**YOUR OBJECTIVE:** Output only the lines below from the one containing "Basic Education 938" to the one containing "INTERNAL QUESTION PAPER: NATIONAL", exactly as written, both ends kept.

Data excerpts
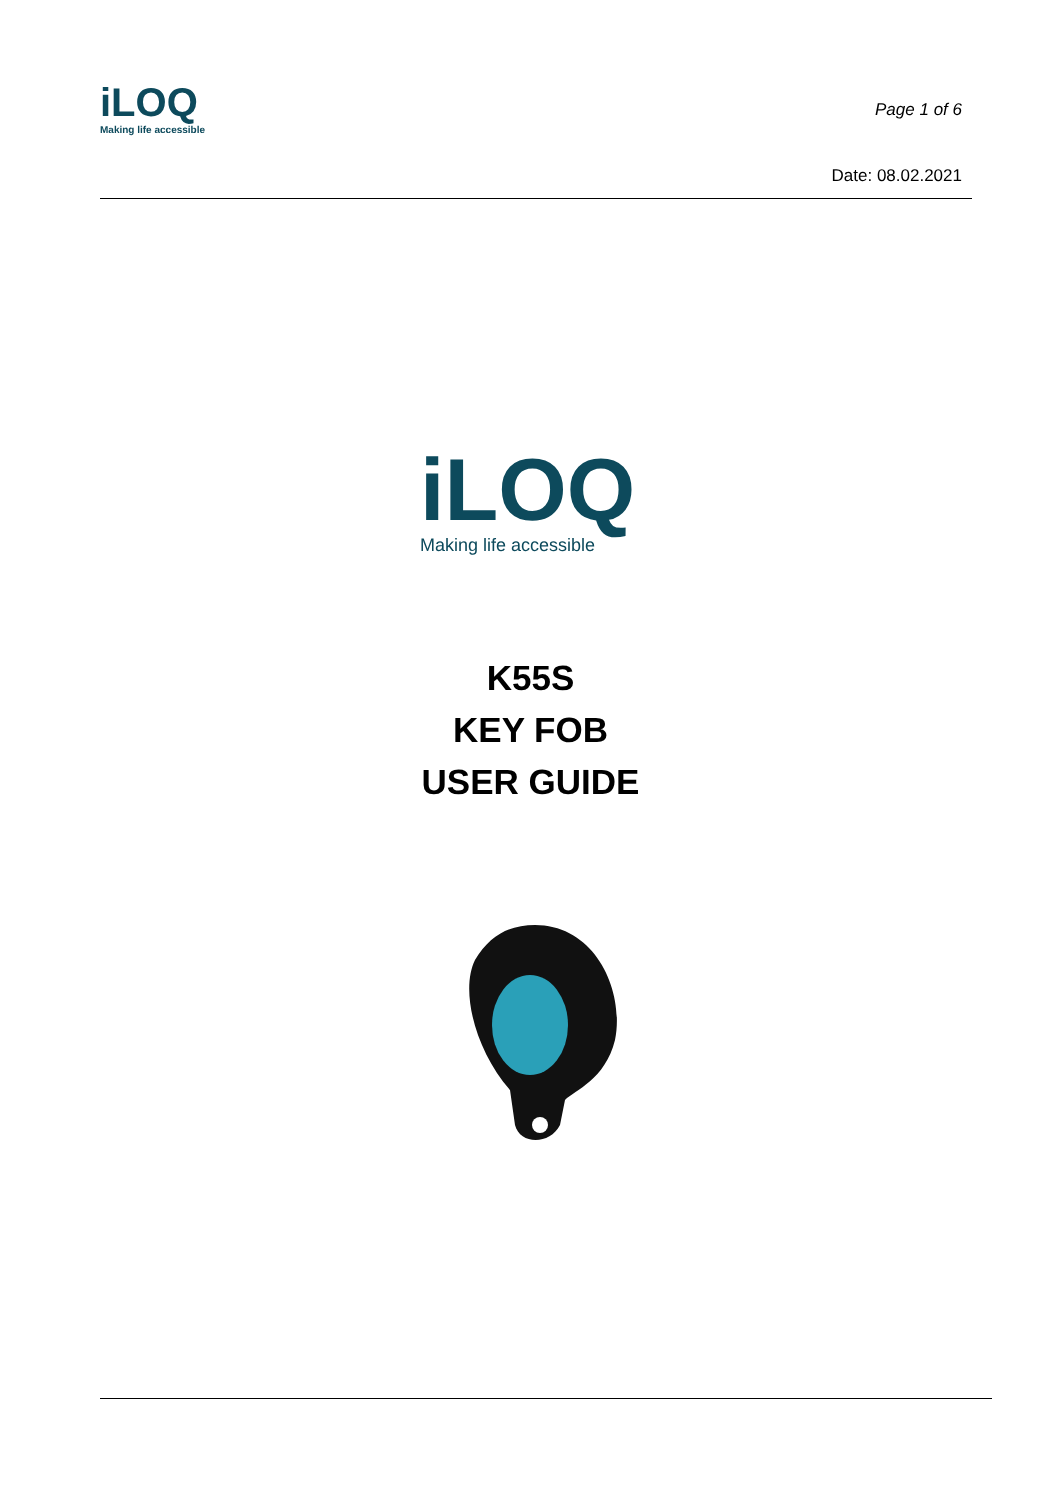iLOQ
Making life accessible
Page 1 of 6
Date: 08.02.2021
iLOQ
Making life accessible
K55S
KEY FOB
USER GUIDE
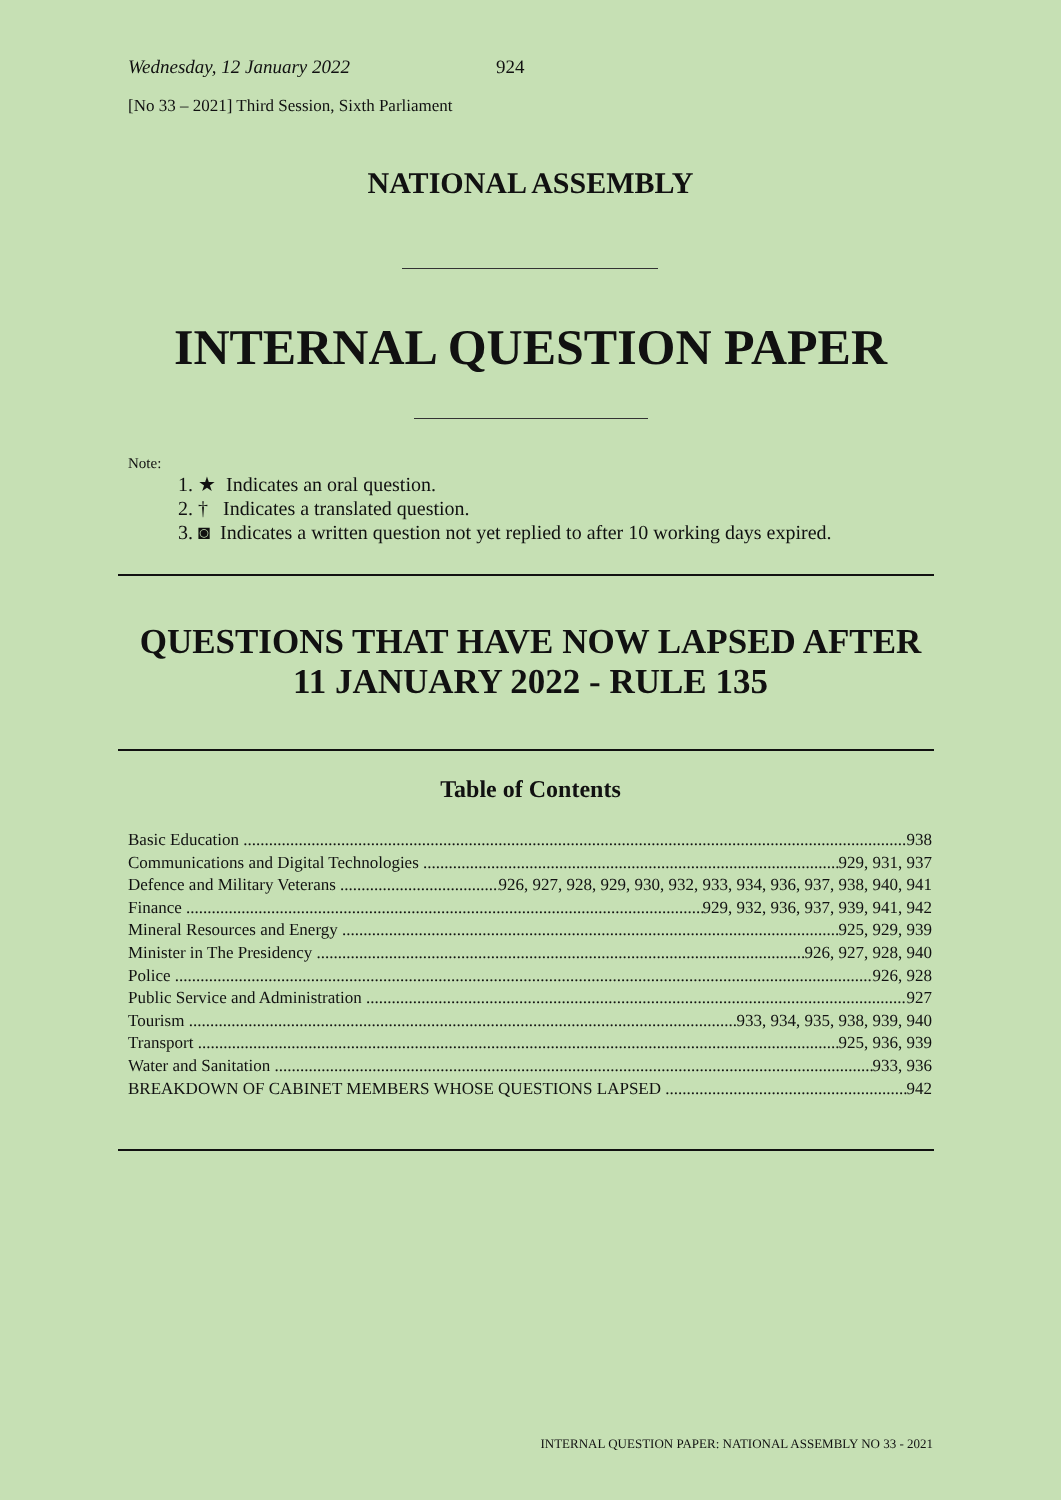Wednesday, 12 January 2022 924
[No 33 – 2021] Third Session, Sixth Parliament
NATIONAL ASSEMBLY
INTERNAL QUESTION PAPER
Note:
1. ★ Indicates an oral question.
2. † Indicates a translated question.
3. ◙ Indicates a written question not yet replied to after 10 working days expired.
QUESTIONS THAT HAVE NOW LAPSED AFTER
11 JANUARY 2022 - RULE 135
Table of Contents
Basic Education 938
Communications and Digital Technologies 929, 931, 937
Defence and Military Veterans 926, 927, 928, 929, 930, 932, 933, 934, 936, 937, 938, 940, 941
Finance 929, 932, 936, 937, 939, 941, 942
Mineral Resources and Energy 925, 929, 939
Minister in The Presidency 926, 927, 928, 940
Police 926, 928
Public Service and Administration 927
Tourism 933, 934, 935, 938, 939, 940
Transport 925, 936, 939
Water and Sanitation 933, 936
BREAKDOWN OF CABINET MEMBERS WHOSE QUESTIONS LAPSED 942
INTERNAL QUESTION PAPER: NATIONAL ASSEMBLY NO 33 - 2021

==

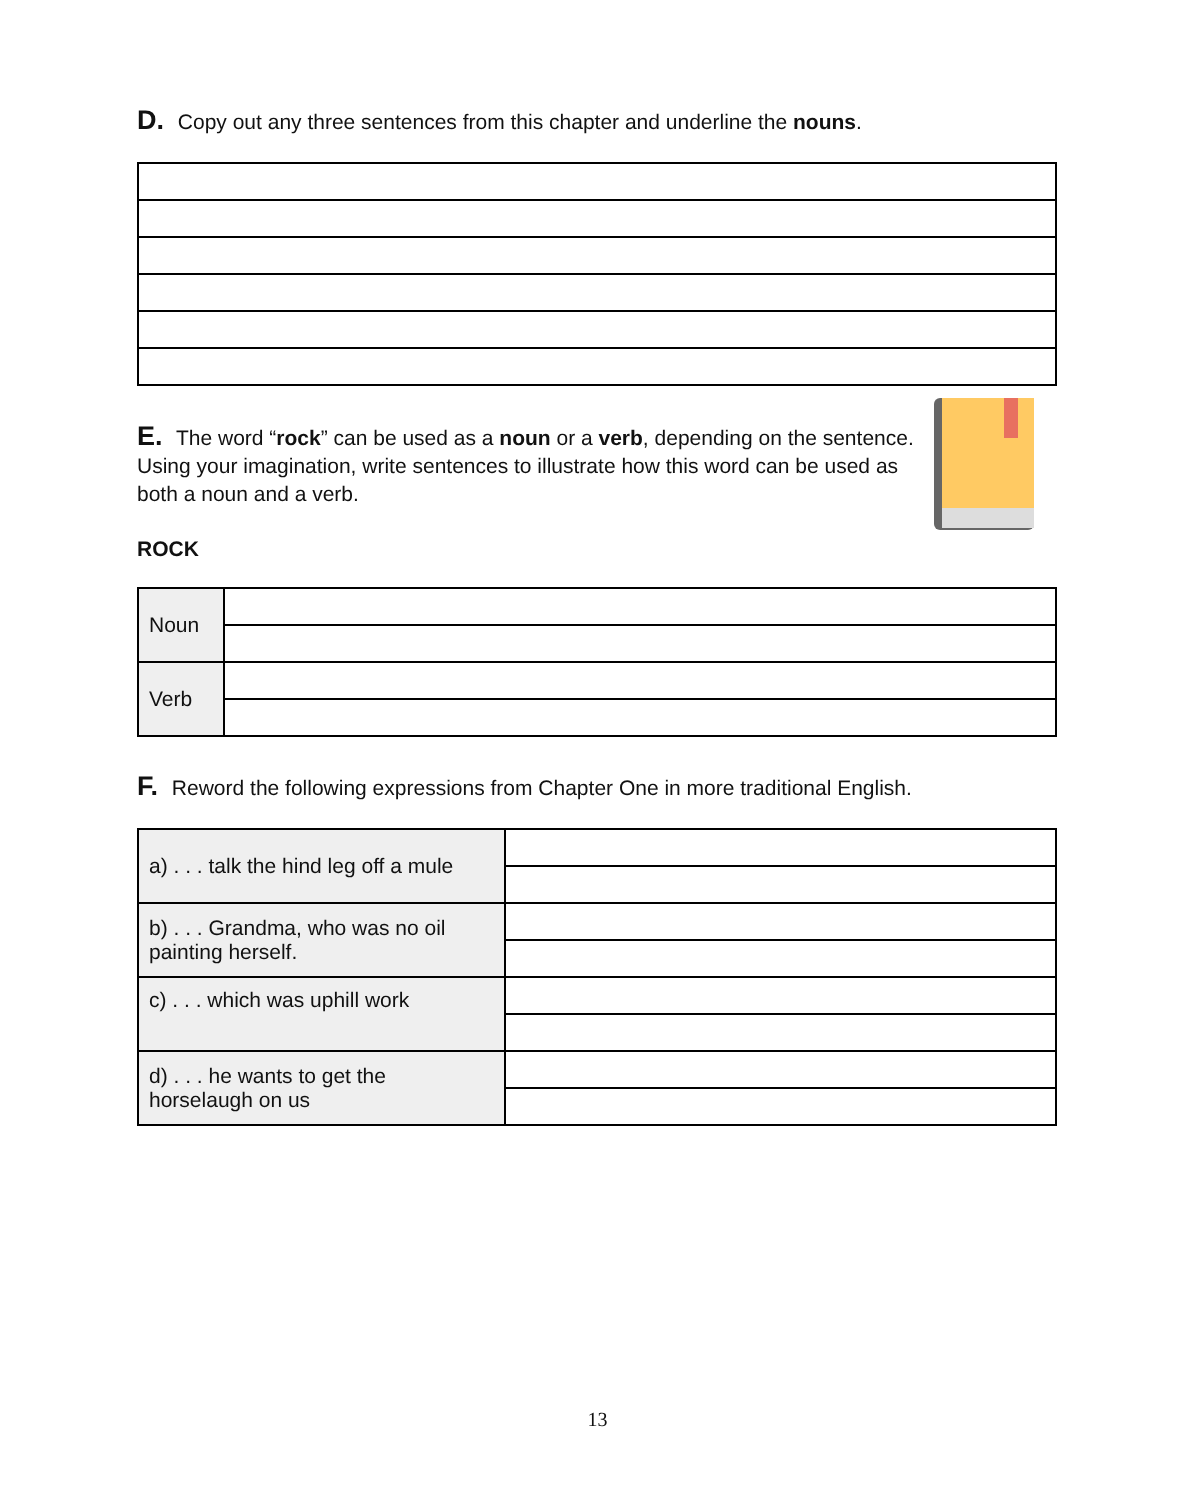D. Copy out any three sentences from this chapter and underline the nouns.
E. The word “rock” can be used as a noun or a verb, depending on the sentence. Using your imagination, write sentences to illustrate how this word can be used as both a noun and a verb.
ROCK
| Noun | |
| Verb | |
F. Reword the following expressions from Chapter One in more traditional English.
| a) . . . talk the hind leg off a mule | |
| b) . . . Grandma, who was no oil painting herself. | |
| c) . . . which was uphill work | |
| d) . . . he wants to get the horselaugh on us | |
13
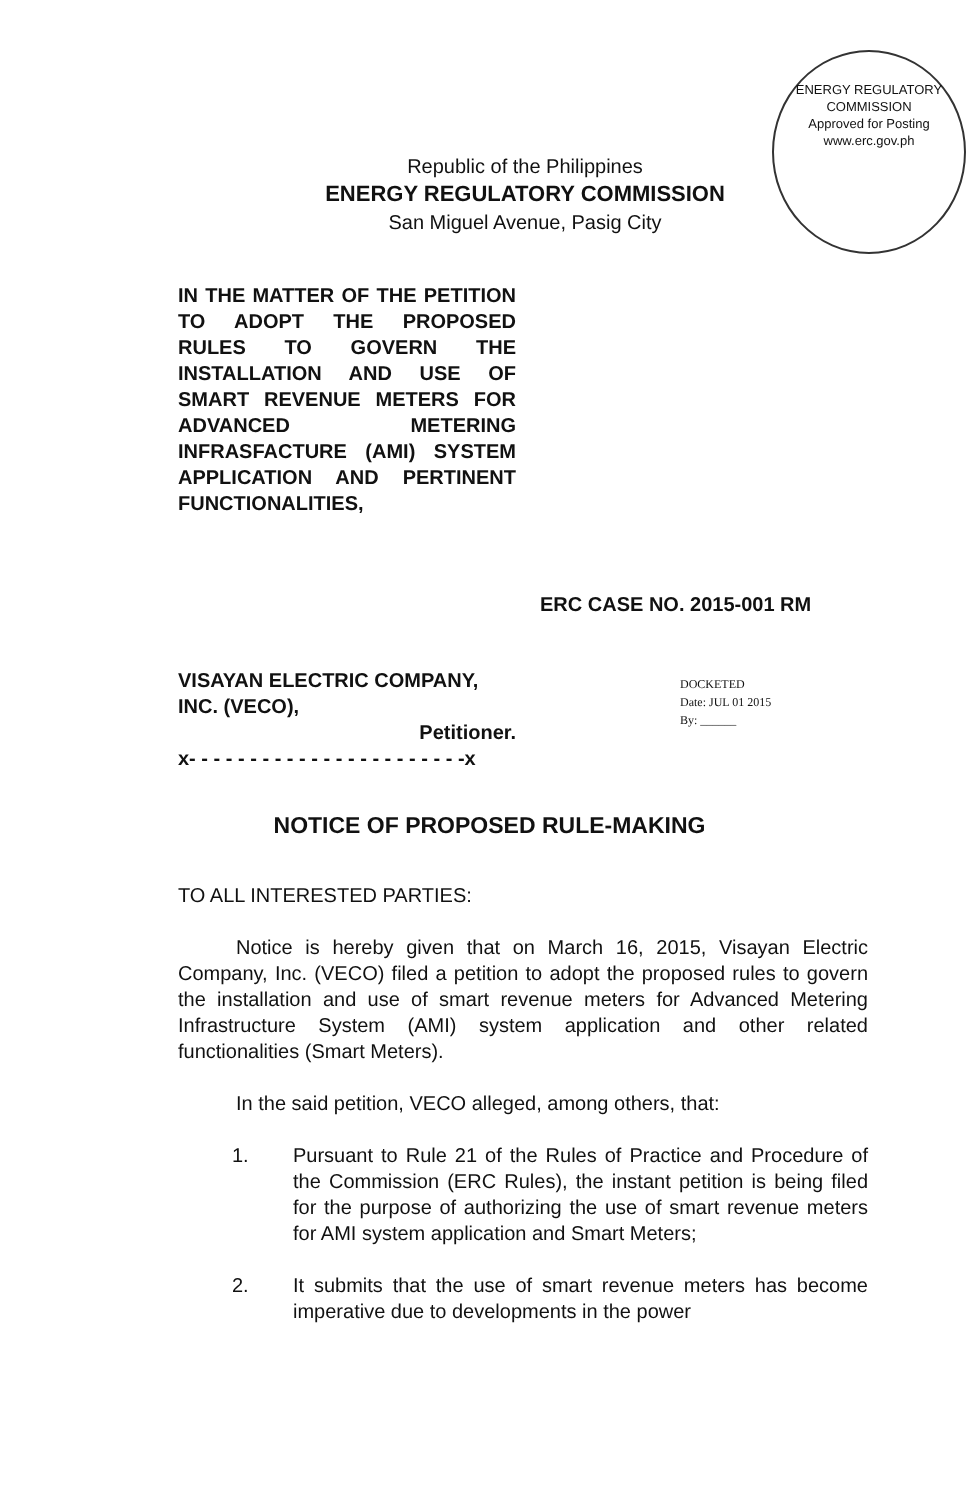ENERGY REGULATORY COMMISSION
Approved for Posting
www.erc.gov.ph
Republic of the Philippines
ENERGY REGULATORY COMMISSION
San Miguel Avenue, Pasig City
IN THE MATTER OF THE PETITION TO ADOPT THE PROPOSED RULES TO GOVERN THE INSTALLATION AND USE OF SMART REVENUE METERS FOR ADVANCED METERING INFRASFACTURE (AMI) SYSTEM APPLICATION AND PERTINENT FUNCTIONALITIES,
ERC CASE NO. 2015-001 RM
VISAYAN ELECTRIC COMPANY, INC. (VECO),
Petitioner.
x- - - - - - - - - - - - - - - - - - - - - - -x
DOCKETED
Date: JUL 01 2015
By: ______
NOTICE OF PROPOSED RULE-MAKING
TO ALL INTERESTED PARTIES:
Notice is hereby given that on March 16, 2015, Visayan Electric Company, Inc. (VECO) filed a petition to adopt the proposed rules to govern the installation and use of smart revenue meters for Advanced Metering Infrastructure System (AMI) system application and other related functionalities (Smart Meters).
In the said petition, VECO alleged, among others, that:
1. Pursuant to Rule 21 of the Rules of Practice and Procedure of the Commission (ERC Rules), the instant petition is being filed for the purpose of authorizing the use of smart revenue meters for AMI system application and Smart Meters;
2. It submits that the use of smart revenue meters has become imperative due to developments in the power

**RESPONSE AREA:**
Basic Education 938
Communications and Digital Technologies 929, 931, 937
Defence and Military Veterans 926, 927, 928, 929, 930, 932, 933, 934, 936, 937, 938, 940, 941
Finance 929, 932, 936, 937, 939, 941, 942
Mineral Resources and Energy 925, 929, 939
Minister in The Presidency 926, 927, 928, 940
Police 926, 928
Public Service and Administration 927
Tourism 933, 934, 935, 938, 939, 940
Transport 925, 936, 939
Water and Sanitation 933, 936
BREAKDOWN OF CABINET MEMBERS WHOSE QUESTIONS LAPSED 942
INTERNAL QUESTION PAPER: NATIONAL ASSEMBLY NO 33 - 2021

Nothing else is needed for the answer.